Typical biohybrid robots can move in straight lines or perform large turns, but struggle to carry out finer movements in smaller spaces. This makes them unusable in areas with many obstacles, such as in search and rescue operations.

However, this new robot can pivot on one foot, enabling it to turn within a small circle. At present, it can only work underwater as the lab-grown muscle dries out quickly when exposed to air, losing effectiveness. However, the researchers foresee creating iterations that can walk on land by using thicker muscles with their own nutrient supplies and possibly covering them in artificial skin.

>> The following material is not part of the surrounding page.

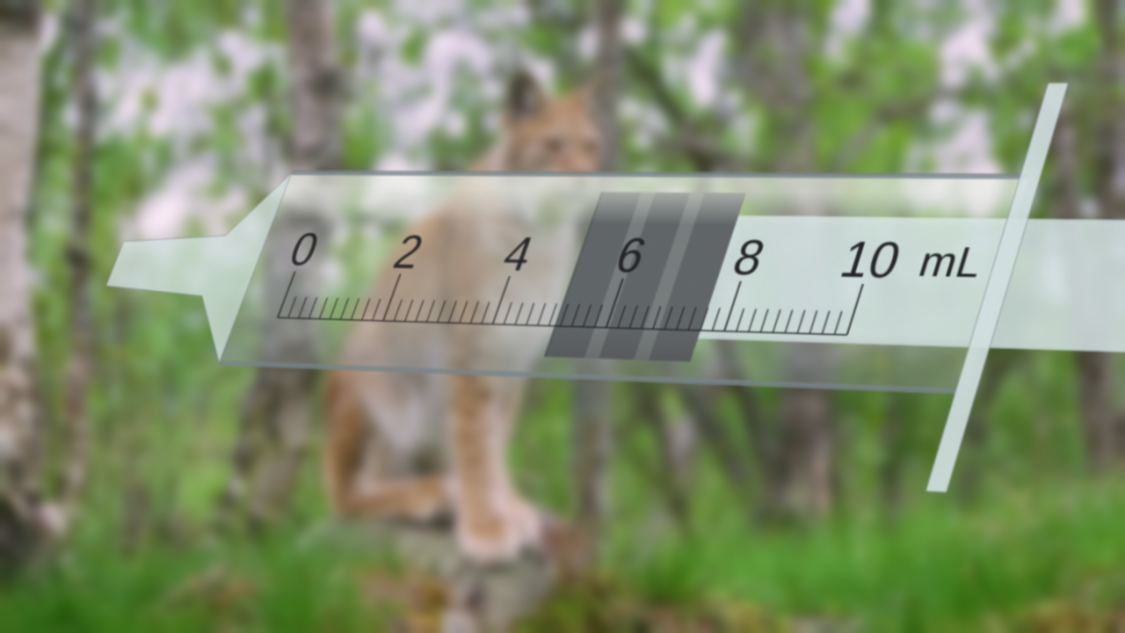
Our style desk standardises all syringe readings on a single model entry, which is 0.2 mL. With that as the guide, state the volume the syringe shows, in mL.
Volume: 5.1 mL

According to their study, published in Matter, the researchers began by growing skeletal muscle in molds to create strips. The muscle tissue loses its ability to move when it becomes too dry, so the robot was designed to be suspended in water. The team made a lightweight skeleton from a floating styrene board, a flexible silicone-based body, acrylic resin legs with brass wire weights, and 3D-printed feet. Two strips of muscle tissue were attached from the body to the feet of the robot, completing the legs.

Each leg was stimulated using handheld gold electrodes to deliver a charge. This caused the muscle tissue to contract and the robot to “walk” when the legs were stimulated one after the other. By stimulating each leg at 5-second intervals, the team was able to move the robot at a speed of 5.4 millimeters per minute—comparable to that of other biohybrid robots.

The team is now working on how to create a smoother-moving robot that can walk on land by developing methods to stimulate the muscles remotely and creating thicker muscles with a nutrient supply to sustain them.